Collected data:
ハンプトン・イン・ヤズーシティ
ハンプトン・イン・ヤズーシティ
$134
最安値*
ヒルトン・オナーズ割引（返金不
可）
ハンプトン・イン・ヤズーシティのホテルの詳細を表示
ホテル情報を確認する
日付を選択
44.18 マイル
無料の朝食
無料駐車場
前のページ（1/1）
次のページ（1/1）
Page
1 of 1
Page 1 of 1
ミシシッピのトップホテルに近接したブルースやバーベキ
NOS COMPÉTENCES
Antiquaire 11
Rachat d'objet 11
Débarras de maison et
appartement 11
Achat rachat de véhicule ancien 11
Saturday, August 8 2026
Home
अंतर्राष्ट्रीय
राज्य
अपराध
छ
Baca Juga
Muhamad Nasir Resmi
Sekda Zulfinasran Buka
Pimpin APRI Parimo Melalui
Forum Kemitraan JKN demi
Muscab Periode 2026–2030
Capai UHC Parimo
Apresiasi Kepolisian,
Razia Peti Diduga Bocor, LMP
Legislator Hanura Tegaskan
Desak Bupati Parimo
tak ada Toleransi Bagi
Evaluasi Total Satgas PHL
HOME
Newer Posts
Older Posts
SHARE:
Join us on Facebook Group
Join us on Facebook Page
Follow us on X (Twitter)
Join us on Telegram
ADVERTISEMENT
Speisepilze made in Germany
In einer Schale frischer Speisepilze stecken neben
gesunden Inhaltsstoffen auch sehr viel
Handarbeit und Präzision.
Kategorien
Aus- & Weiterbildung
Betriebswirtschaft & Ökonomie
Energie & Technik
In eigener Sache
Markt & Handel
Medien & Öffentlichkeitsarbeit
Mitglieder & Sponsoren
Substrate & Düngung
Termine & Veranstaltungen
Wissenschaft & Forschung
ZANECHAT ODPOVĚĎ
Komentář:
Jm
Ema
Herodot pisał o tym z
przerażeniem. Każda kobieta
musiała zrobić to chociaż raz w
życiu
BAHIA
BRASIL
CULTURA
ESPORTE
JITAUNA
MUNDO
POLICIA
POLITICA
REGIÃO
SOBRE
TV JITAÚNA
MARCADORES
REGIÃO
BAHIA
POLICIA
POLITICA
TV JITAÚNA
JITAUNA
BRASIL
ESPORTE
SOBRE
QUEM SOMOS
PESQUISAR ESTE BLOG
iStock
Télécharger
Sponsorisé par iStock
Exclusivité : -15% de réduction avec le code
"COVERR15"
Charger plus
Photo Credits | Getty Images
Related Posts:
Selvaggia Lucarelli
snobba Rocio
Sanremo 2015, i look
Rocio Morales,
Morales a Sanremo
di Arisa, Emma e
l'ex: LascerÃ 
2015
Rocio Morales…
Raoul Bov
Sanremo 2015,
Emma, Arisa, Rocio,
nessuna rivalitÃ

TASK BRIEF: Restate word for word the lines above, beginning at the first one and ending at the line that carries "Rachat d'objet 11".

ANSWER SPACE:
ハンプトン・イン・ヤズーシティ
ハンプトン・イン・ヤズーシティ
$134
最安値*
ヒルトン・オナーズ割引（返金不
可）
ハンプトン・イン・ヤズーシティのホテルの詳細を表示
ホテル情報を確認する
日付を選択
44.18 マイル
無料の朝食
無料駐車場
前のページ（1/1）
次のページ（1/1）
Page
1 of 1
Page 1 of 1
ミシシッピのトップホテルに近接したブルースやバーベキ
NOS COMPÉTENCES
Antiquaire 11
Rachat d'objet 11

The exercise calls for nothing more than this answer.